Il ressort des pièces du dossier que la requête a été introduite par le président de l’association. En défense, la commune de Marsac-sur-l’Isle a fait valoir que l’action n’avait pas été autorisée par le Bureau de l’association. L’association, qui n’a pas produit d’autorisation à agir du président par le Bureau ni n’a indiqué les motifs pour lesquels l’action aurait répondu à des circonstances particulières autorisant le président à agir sans autorisation préalable du Bureau, n’établit pas la qualité du président pour avoir déposé le recours soumis au tribunal. Il s’ensuit que pour ce second motif, la requête est irrecevable.

Sur les frais liés au litige :

Les dispositions de l’article L. 761-1 du code de justice administrative font obstacle à ce que soit mise à la charge de la commune de Marsac-sur-l’Isle, qui n’est pas la partie perdante dans la présente instance, la somme que l’association Marsac Bon Sens demande au titre des frais exposés et non compris dans les dépens. Dans les circonstances de l’espèce, il n’y a pas lieu de mettre à la charge de l’association Marsac Bon Sens la somme que demande la commune de Marsac-sur-l’Isle au titre des frais exposés et non compris dans les dépens.


D E C I D E :


Article 1er : La requête de l’association Marsac Bon Sens est rejetée.

Article 2 : La demande de la commune de Marsac-sur-l’Isle présentée au titre de l’article L. 761-1 du code de justice administrative est rejetée.

Article 3 : Le présent jugement sera notifié à l’association Marsac Bon Sens et à la commune de Marsac-sur-l’Isle.

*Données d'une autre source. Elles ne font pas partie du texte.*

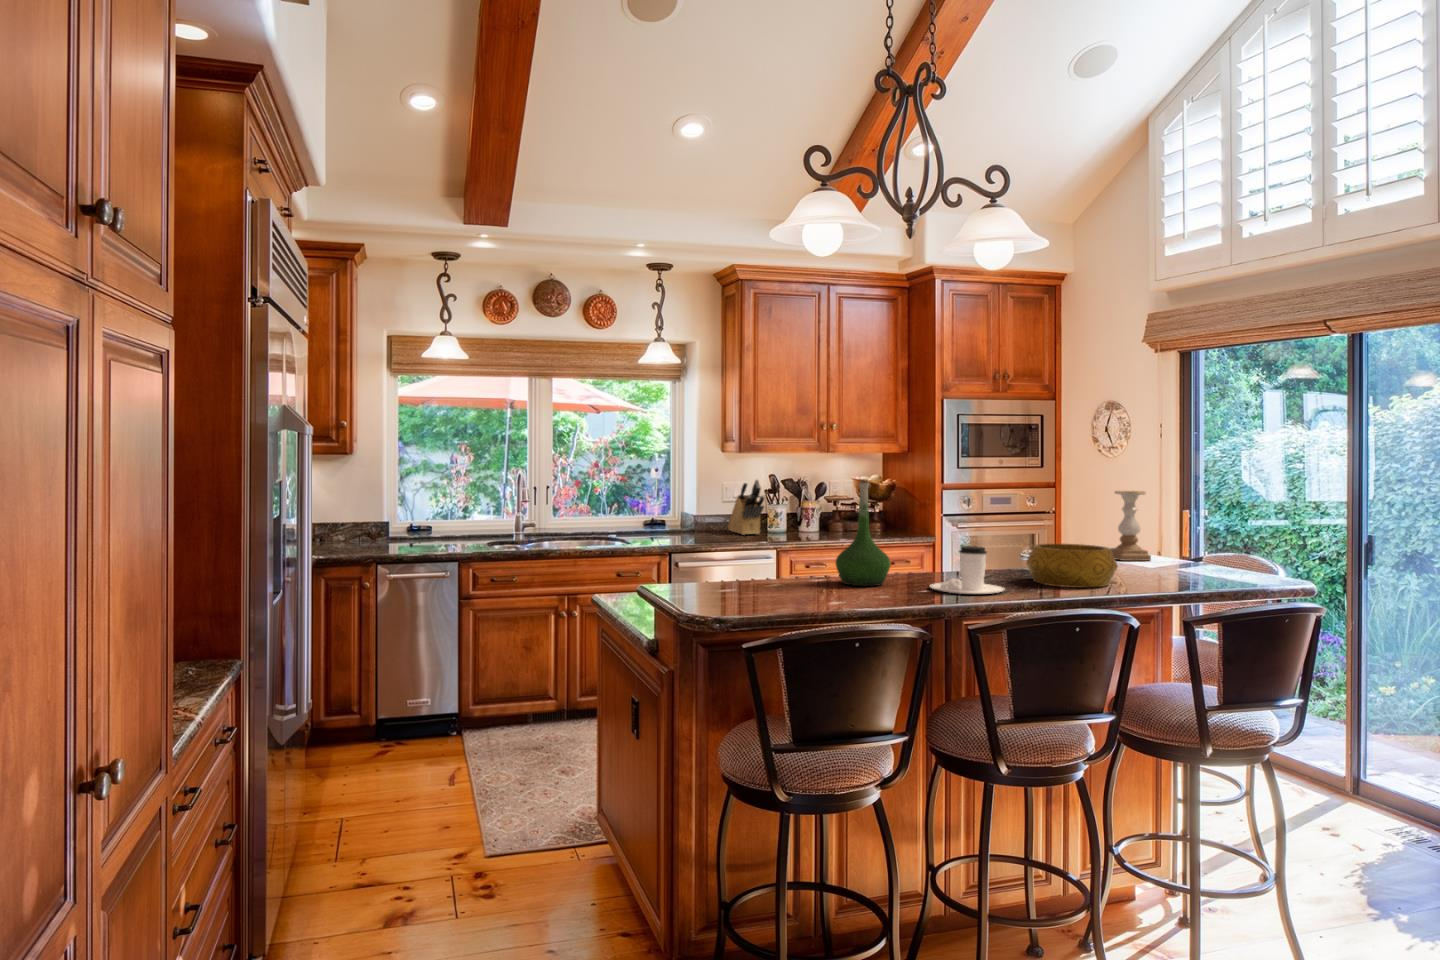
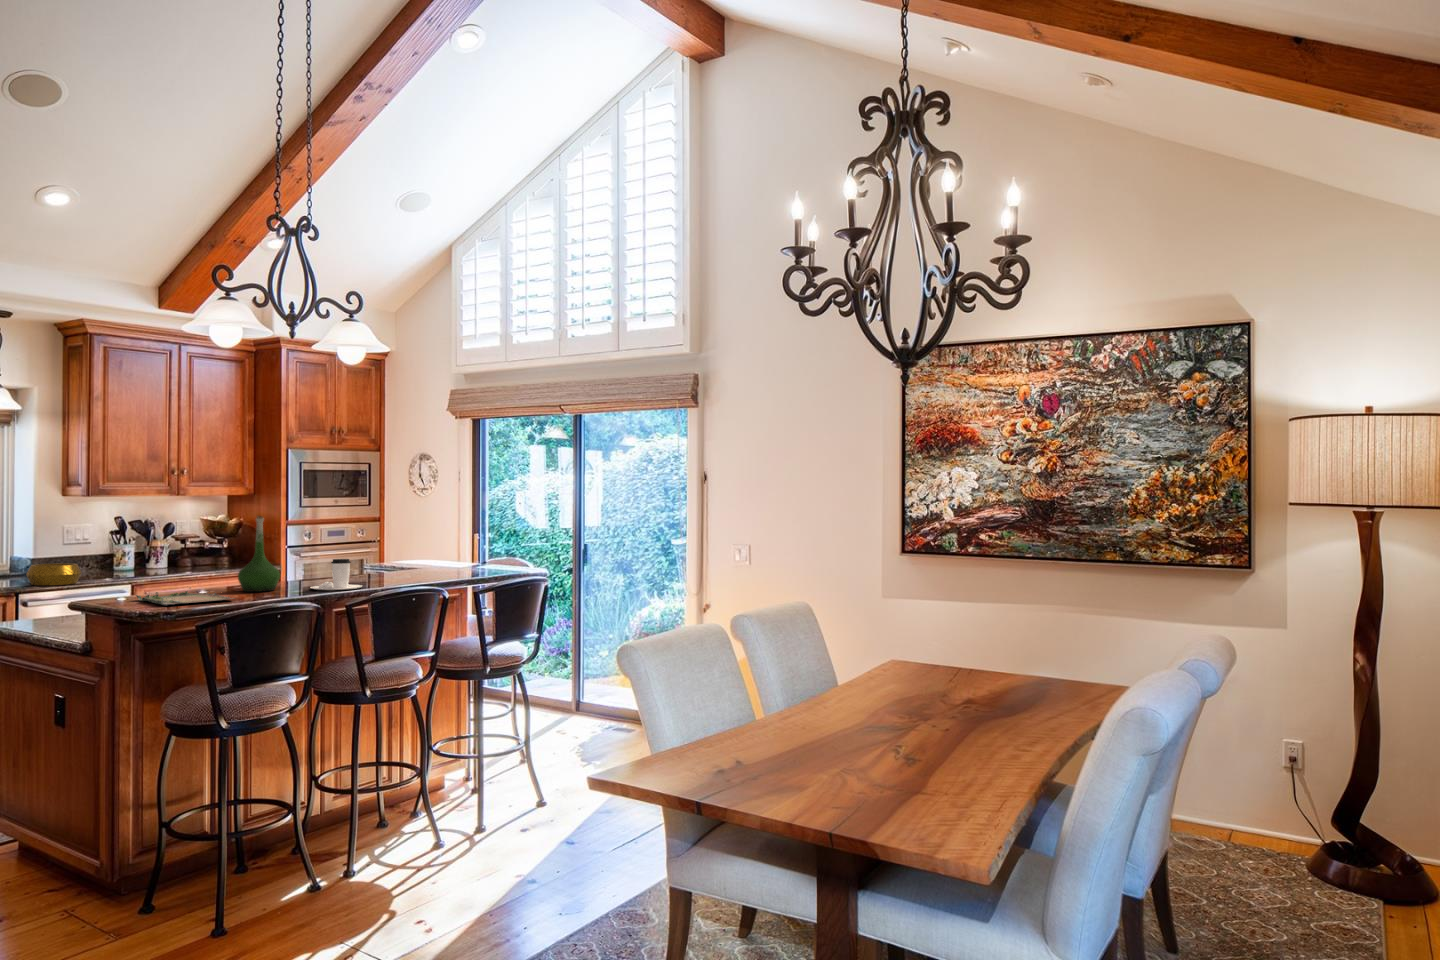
knife block: present [728,480,764,535] -> none [66,521,113,575]
candle holder: present [1111,491,1151,561] -> none [426,521,455,569]
decorative bowl: present [1026,544,1118,587] -> present [26,563,82,585]
tray: none [708,572,818,604] -> present [136,591,235,606]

Délibéré après l'audience du 18 décembre 2025, à laquelle siégeaient :

M. Katz, président,
M. Vaquero, premier conseiller,
M. Béroujon, premier conseiller.

Rendu public par mise à disposition au greffe le 8 janvier 2026.


Le rapporteur,





F. Béroujon



Le président,





D. KatzLa greffière,





M. A...




La République mande et ordonne au préfet de la Gironde, en ce qui le concerne ou à tous commissaires de justice à ce requis en ce qui concerne les voies de droit commun, contre les parties privées, de pourvoir à l'exécution de la présente décision.